### MATERIALS PROVIDED

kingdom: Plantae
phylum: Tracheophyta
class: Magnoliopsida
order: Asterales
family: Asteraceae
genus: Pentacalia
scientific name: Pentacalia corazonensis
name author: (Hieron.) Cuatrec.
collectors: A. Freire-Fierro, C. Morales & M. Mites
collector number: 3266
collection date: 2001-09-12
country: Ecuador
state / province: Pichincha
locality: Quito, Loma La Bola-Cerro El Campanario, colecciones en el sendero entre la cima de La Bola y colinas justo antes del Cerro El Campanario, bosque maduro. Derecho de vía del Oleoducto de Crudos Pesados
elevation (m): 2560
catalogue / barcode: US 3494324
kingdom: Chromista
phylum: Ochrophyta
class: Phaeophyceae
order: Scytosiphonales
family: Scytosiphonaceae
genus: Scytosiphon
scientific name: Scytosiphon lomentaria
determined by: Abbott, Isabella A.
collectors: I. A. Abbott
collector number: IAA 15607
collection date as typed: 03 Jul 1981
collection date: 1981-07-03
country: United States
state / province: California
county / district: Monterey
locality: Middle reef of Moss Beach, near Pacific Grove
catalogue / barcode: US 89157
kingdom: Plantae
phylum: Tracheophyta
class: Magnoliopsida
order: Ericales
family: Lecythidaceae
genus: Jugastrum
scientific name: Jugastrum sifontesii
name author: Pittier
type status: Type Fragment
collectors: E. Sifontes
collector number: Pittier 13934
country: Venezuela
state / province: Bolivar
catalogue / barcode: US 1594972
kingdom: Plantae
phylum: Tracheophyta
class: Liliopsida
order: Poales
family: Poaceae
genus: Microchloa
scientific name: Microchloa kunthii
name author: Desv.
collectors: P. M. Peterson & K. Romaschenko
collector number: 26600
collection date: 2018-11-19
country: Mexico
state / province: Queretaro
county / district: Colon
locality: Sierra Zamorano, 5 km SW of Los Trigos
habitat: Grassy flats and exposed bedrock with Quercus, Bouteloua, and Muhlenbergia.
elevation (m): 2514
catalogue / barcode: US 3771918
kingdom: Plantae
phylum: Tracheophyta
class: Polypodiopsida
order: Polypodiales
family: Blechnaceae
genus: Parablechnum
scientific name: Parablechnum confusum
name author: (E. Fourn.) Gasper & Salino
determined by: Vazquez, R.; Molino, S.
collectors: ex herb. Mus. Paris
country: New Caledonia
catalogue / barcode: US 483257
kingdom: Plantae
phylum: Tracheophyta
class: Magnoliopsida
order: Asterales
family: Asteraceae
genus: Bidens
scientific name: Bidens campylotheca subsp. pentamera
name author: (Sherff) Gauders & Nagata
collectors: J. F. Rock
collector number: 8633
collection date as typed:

### WHAT YOU NEED TO DO
Could you rewrite all of the data above, changing every "locality" to "site" and leaving everything else as it is?

### FULL OUTPUT
kingdom: Plantae
phylum: Tracheophyta
class: Magnoliopsida
order: Asterales
family: Asteraceae
genus: Pentacalia
scientific name: Pentacalia corazonensis
name author: (Hieron.) Cuatrec.
collectors: A. Freire-Fierro, C. Morales & M. Mites
collector number: 3266
collection date: 2001-09-12
country: Ecuador
state / province: Pichincha
site: Quito, Loma La Bola-Cerro El Campanario, colecciones en el sendero entre la cima de La Bola y colinas justo antes del Cerro El Campanario, bosque maduro. Derecho de vía del Oleoducto de Crudos Pesados
elevation (m): 2560
catalogue / barcode: US 3494324
kingdom: Chromista
phylum: Ochrophyta
class: Phaeophyceae
order: Scytosiphonales
family: Scytosiphonaceae
genus: Scytosiphon
scientific name: Scytosiphon lomentaria
determined by: Abbott, Isabella A.
collectors: I. A. Abbott
collector number: IAA 15607
collection date as typed: 03 Jul 1981
collection date: 1981-07-03
country: United States
state / province: California
county / district: Monterey
site: Middle reef of Moss Beach, near Pacific Grove
catalogue / barcode: US 89157
kingdom: Plantae
phylum: Tracheophyta
class: Magnoliopsida
order: Ericales
family: Lecythidaceae
genus: Jugastrum
scientific name: Jugastrum sifontesii
name author: Pittier
type status: Type Fragment
collectors: E. Sifontes
collector number: Pittier 13934
country: Venezuela
state / province: Bolivar
catalogue / barcode: US 1594972
kingdom: Plantae
phylum: Tracheophyta
class: Liliopsida
order: Poales
family: Poaceae
genus: Microchloa
scientific name: Microchloa kunthii
name author: Desv.
collectors: P. M. Peterson & K. Romaschenko
collector number: 26600
collection date: 2018-11-19
country: Mexico
state / province: Queretaro
county / district: Colon
site: Sierra Zamorano, 5 km SW of Los Trigos
habitat: Grassy flats and exposed bedrock with Quercus, Bouteloua, and Muhlenbergia.
elevation (m): 2514
catalogue / barcode: US 3771918
kingdom: Plantae
phylum: Tracheophyta
class: Polypodiopsida
order: Polypodiales
family: Blechnaceae
genus: Parablechnum
scientific name: Parablechnum confusum
name author: (E. Fourn.) Gasper & Salino
determined by: Vazquez, R.; Molino, S.
collectors: ex herb. Mus. Paris
country: New Caledonia
catalogue / barcode: US 483257
kingdom: Plantae
phylum: Tracheophyta
class: Magnoliopsida
order: Asterales
family: Asteraceae
genus: Bidens
scientific name: Bidens campylotheca subsp. pentamera
name author: (Sherff) Gauders & Nagata
collectors: J. F. Rock
collector number: 8633
collection date as typed:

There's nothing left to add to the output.